Task details:
For the data below, work out how many lines contain the word "Colnago" and supply only that number.

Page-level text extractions
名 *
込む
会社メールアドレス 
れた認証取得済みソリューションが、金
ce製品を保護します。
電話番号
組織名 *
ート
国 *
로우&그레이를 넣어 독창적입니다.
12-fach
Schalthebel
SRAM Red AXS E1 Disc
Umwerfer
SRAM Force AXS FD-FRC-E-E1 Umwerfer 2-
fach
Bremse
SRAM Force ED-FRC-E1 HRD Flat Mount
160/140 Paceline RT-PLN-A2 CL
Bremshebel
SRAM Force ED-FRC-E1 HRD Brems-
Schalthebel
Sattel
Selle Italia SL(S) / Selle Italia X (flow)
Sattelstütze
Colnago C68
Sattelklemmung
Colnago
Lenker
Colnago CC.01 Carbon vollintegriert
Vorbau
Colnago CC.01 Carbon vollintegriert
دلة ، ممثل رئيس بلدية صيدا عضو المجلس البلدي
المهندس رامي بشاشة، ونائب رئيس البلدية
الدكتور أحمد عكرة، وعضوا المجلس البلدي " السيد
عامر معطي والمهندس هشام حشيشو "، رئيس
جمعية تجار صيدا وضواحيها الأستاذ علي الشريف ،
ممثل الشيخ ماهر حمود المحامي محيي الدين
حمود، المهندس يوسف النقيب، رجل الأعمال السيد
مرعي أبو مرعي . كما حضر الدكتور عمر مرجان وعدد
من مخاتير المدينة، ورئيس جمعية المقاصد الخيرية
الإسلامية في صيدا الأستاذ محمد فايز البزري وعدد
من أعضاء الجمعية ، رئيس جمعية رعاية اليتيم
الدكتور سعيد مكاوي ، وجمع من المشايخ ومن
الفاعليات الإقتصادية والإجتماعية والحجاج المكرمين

Reply:
4